Il convient en effet de rappeler les modalités de fonctionnement du PAS… Pour ce qui concerne les salariés, le prélèvement à la source signifie que chaque mois l’impôt sur le revenu sera directement prélevé sur le salaire. Le système transforme ainsi l’employeur en tiers collecteur de cet impôt en lieu et place d’un service public. Pour les retraités, l’impôt sera prélevé directement sur la pension. Pour les demandeurs d’emploi, le prélèvement se fera sur les allocations de chômage.
Transparent face à son employeur…
La réforme qui concerne tous les revenus professionnels et les revenus fonciers concernera aussi les indépendants mais de manière différente. Un acompte d’impôt sera prélevé chaque mois ou trimestre avant une régularisation ultérieure. Chacun comprend donc effectivement que la réforme ne s’appliquera pas de la même manière à tous les contribuables.
Depuis la mise en chantier de la préparation de la réforme en 2015, les gouvernements successifs ont tenté toutefois de vendre ce PAS à l’ensemble des contribuables en vantant l’aspect « simplification » du système apporté notamment par une « contemporanéité » entre la perception des revenus et leur imposition. Pas si simple. Non seulement le contribuable devra toujours effectuer chaque année une déclaration de ses revenus mais il devra aussi transmettre à l’administration fiscale tous ses changements de situation afin que cette dernière procède à des ajustements ultérieurs à la déclaration. Les relations entre l’administration et le contribuable risquent donc de se compliquer.
Autre point très inquiétant… Le système PAS implique que le taux d’imposition du salarié peut être connu de l’employeur. Les salariés pourront certes demander à l’administration fiscale de ne pas divulguer ce taux personnalisé à leur employeur. Un taux neutre leur sera alors attribué, ce qui nécessitera de la part de l’administration des ajustements ultérieurs pour calculer le montant réel de l’impôt.
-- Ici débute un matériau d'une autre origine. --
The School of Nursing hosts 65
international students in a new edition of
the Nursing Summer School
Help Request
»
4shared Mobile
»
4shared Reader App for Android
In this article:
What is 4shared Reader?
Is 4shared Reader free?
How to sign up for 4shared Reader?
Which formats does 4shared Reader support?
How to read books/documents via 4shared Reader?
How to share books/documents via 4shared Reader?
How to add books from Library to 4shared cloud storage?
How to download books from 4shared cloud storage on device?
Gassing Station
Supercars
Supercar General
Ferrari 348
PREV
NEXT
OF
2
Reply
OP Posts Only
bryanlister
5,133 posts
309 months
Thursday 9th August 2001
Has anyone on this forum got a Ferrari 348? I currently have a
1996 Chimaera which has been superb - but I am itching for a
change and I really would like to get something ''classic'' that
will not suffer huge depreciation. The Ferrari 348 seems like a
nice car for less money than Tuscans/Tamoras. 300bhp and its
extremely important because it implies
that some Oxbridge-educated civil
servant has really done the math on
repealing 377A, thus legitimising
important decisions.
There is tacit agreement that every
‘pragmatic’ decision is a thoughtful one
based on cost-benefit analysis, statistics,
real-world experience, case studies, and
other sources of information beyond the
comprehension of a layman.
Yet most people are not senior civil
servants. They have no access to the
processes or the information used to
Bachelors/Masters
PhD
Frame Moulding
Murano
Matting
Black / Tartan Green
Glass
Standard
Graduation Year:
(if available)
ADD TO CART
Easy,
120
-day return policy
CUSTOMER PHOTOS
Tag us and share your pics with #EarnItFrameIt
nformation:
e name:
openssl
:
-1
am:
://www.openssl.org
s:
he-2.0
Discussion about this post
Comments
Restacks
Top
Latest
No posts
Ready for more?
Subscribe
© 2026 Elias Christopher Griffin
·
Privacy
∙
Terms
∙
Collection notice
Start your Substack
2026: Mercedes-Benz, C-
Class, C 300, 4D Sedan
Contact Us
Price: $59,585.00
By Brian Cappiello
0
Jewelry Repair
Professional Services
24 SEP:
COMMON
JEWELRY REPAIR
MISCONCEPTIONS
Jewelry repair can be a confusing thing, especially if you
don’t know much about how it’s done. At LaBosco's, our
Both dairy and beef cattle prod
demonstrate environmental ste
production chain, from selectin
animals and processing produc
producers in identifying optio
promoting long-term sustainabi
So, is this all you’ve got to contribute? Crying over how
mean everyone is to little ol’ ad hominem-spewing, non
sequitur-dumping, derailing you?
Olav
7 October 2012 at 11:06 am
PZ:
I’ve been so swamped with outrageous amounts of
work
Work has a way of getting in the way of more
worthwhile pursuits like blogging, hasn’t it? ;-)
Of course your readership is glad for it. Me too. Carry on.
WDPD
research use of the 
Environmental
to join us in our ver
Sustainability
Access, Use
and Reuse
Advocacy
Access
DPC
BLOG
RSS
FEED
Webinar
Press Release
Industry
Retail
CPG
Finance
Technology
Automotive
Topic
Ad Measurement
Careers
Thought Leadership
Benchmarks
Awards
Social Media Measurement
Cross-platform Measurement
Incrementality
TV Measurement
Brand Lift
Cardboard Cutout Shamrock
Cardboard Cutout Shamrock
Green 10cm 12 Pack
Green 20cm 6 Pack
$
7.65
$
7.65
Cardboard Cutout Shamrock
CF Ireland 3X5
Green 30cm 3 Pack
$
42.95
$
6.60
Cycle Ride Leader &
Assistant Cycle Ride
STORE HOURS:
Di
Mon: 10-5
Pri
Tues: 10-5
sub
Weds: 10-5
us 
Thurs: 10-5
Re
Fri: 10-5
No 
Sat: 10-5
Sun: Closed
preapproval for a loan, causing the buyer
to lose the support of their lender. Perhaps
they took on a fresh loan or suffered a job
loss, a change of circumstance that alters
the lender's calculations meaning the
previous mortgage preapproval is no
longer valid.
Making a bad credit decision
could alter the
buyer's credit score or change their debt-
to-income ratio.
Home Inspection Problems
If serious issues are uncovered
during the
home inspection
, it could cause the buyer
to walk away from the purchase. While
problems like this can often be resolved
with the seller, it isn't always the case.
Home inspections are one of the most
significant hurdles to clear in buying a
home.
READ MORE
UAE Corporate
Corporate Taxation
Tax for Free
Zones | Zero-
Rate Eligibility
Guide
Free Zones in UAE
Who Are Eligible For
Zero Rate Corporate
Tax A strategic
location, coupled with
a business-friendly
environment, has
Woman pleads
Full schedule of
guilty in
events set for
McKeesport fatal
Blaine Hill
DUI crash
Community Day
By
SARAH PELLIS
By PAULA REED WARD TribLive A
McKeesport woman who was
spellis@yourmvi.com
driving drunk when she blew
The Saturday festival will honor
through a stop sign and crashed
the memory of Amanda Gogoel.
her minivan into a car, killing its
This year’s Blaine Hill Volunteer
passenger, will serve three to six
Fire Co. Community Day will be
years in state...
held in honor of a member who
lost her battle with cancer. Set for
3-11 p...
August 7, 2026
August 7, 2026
Il y a plus grave. Cette option « taux neutre » prétendant préserver la confidentialité de la situation fiscale du salarié n’est qu’un fragile ersatz. En effet, ce taux peut indiquer facilement à l’employeur que le salarié cherche à dissimuler sa situation personnelle, par exemple des revenus autres que salariaux. Autant dire que ce genre de situations risque de compliquer l’exercice de revendications salariales dans les entreprises.